I mean in all aspects: set pieces, concentration, the team’s balance,
short passing, shots on goal, the way we limit the opposition’s
attacking moves. The good results have done the rest and today, more
than my first day here, I can say that Inter is united, from the
president to the last of the fans."

You never stop being tested in sport but it’s easier to pass the
tests if you’ve done the groundwork: "Our last two games were
certainly the best two, though for different reasons. The Inter we
saw in the first half against Cesena is not far off what we’re
working towards – a team capable of producing good attacking play
and creating chances, continuously and not just in bursts. If we had
scored early on we probably would have found it a lot less
difficult to win games.

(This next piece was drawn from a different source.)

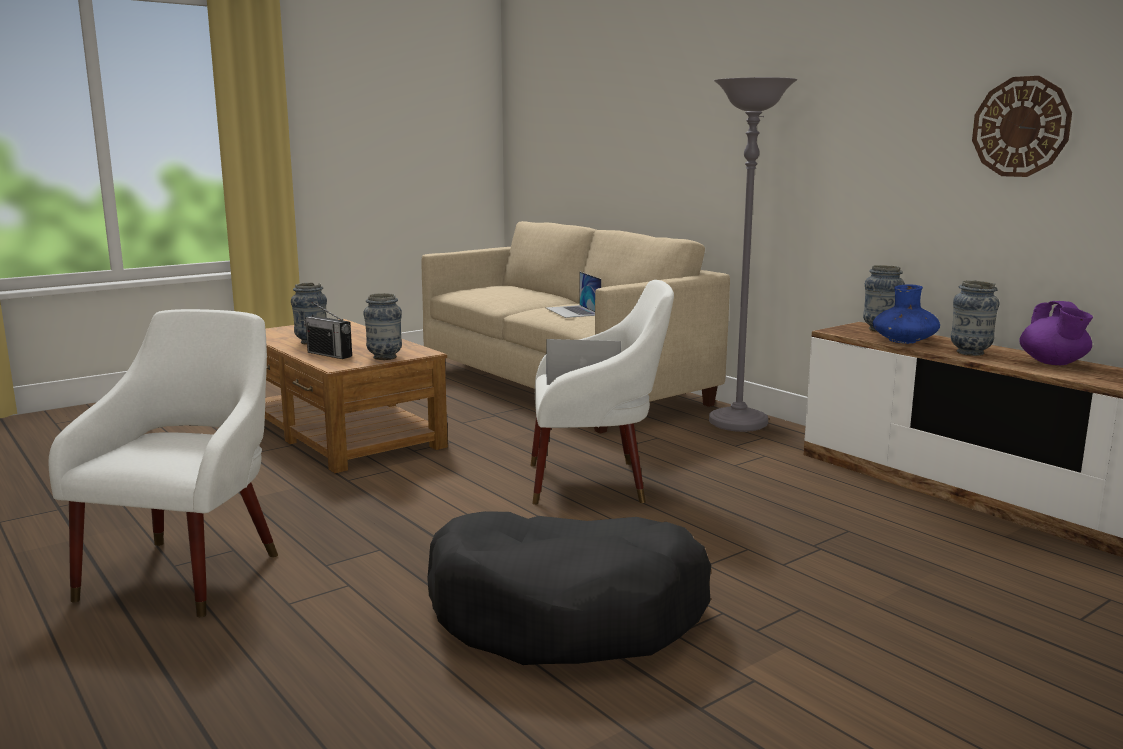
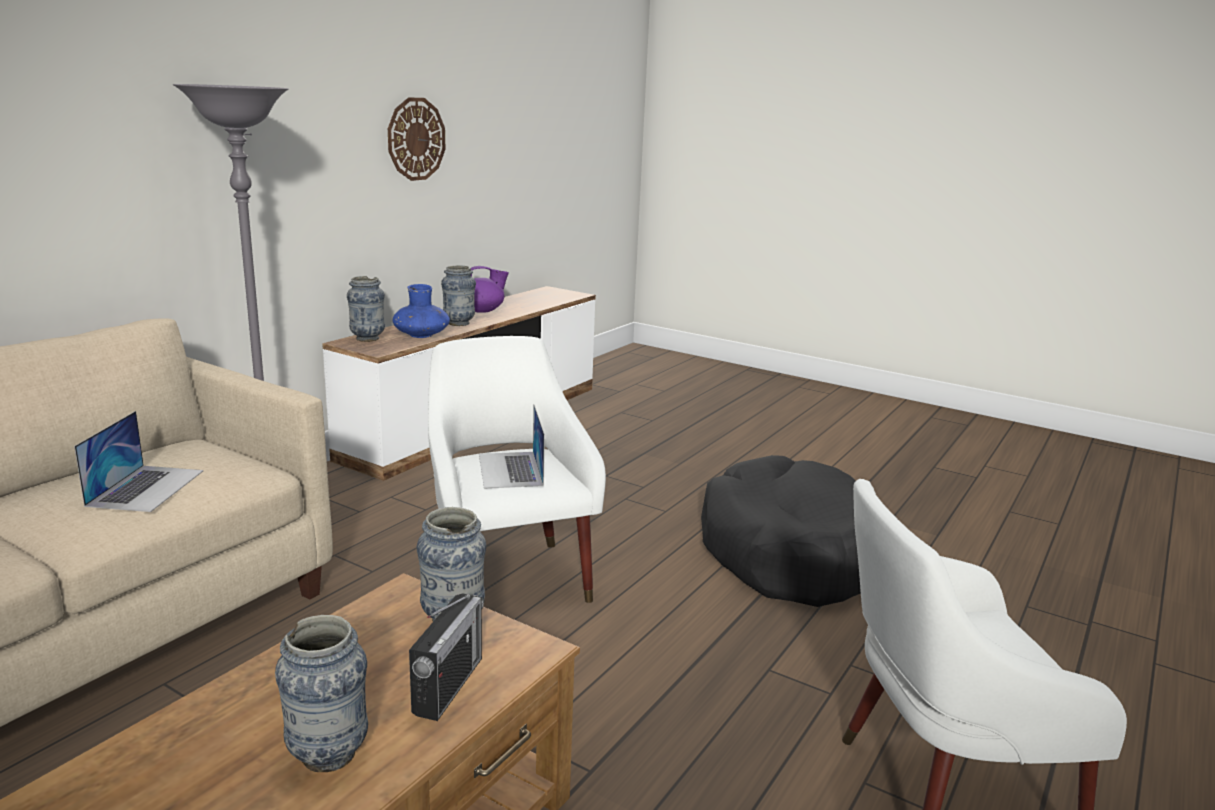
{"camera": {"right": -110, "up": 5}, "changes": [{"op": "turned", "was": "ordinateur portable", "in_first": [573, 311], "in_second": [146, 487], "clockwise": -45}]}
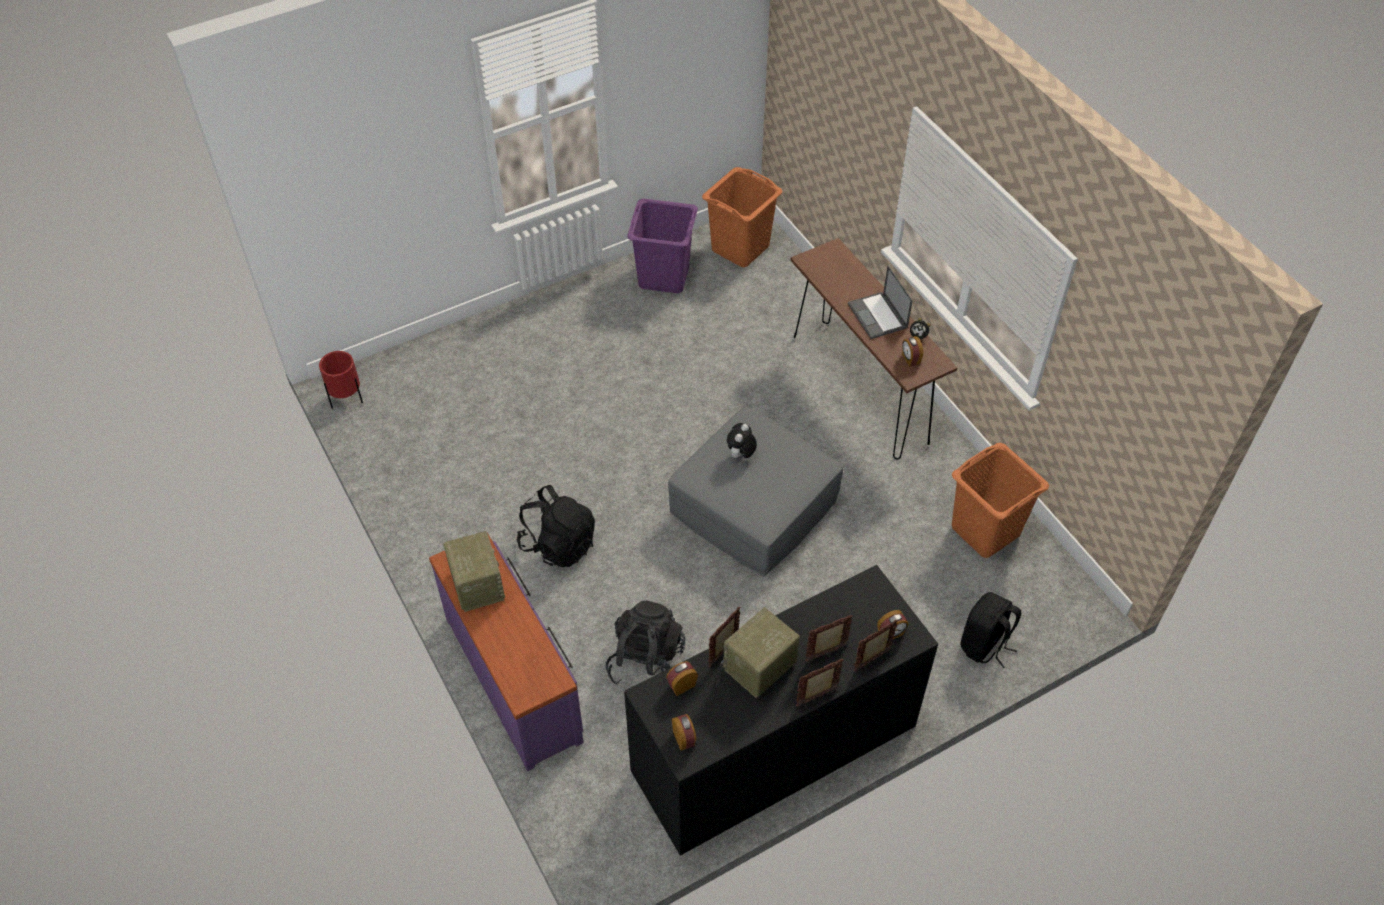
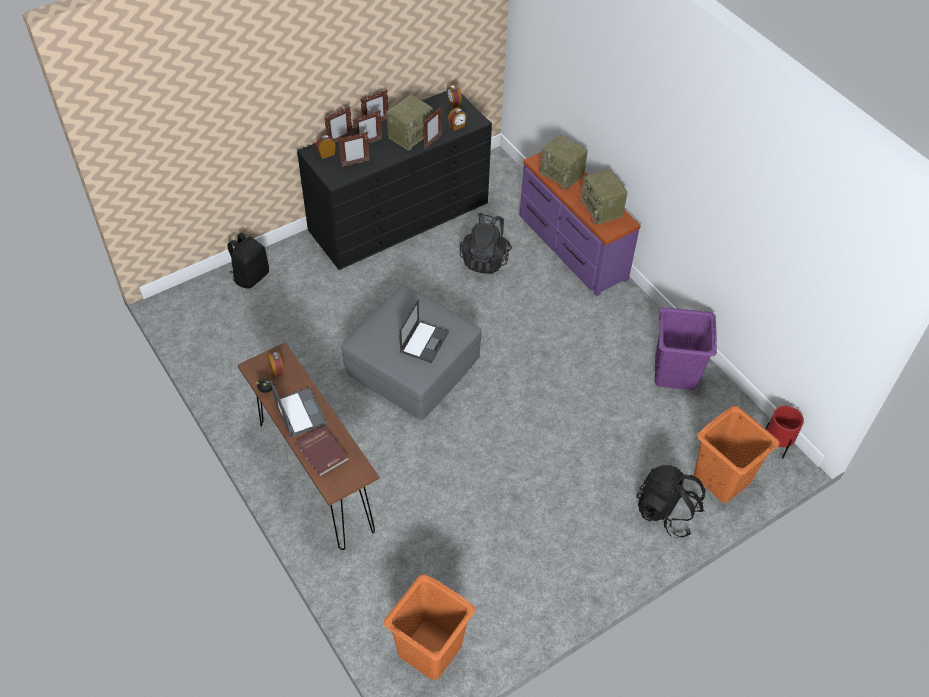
{"camera": {"right": 175, "up": 0}, "changes": [{"op": "added", "now": "livre [rouge]", "in_second": [323, 452]}, {"op": "added", "now": "cadre photo", "in_second": [355, 163]}, {"op": "added", "now": "radio", "in_second": [562, 175]}, {"op": "moved", "was": "sac à dos [noir]", "in_first": [558, 544], "in_second": [666, 511]}, {"op": "moved", "was": "panier à linge [violet]", "in_first": [663, 276], "in_second": [675, 373]}, {"op": "moved", "was": "panier à linge [orange]", "in_first": [985, 530], "in_second": [722, 479]}, {"op": "replaced", "was": "peluche", "now": "ordinateur portable", "in_first": [741, 455], "in_second": [424, 341]}]}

But since things are going well I want to stress
that you need time to introduce a certain mentality; it takes more time than, for example, when you want to create a side more inclined to
destroy play than create it."

The coach was also asked about Diego Milito and Giampiero Pazzini: "They are both great centre forwards
but with different qualities. The way I see the game, and I can say
this quite honestly having first spoken to the players and then in
public, is that they aren’t suited to playing together from the
start, though they might be later on in the game. Pazzini has very
specific qualities and he played well on Sunday; if he’d scored
a goal we all would have rated his performance very differently, but it’s always like that with strikers. Compared to Pazzini, Milito is
more cut out for link-up play in close quarters, inside the box or
just outside it. He might seem more suited to the type of football we’re aiming for, which means having at least two skilful players behind a target man,
but we’re talking about two great outlets, who in their different
ways are both good for Inter’s cause.